▸ **Exercise description**
Each line below should be reproduced without any alteration.

Saved data entries
------------------------------------------------

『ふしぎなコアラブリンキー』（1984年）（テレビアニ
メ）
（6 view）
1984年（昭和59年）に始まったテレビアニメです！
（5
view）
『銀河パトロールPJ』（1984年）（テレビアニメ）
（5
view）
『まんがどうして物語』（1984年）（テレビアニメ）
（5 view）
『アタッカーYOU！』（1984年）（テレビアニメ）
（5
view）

------------------------------------------------

▸ **Task response**
『ふしぎなコアラブリンキー』（1984年）（テレビアニ
メ）
（6 view）
1984年（昭和59年）に始まったテレビアニメです！
（5
view）
『銀河パトロールPJ』（1984年）（テレビアニメ）
（5
view）
『まんがどうして物語』（1984年）（テレビアニメ）
（5 view）
『アタッカーYOU！』（1984年）（テレビアニメ）
（5
view）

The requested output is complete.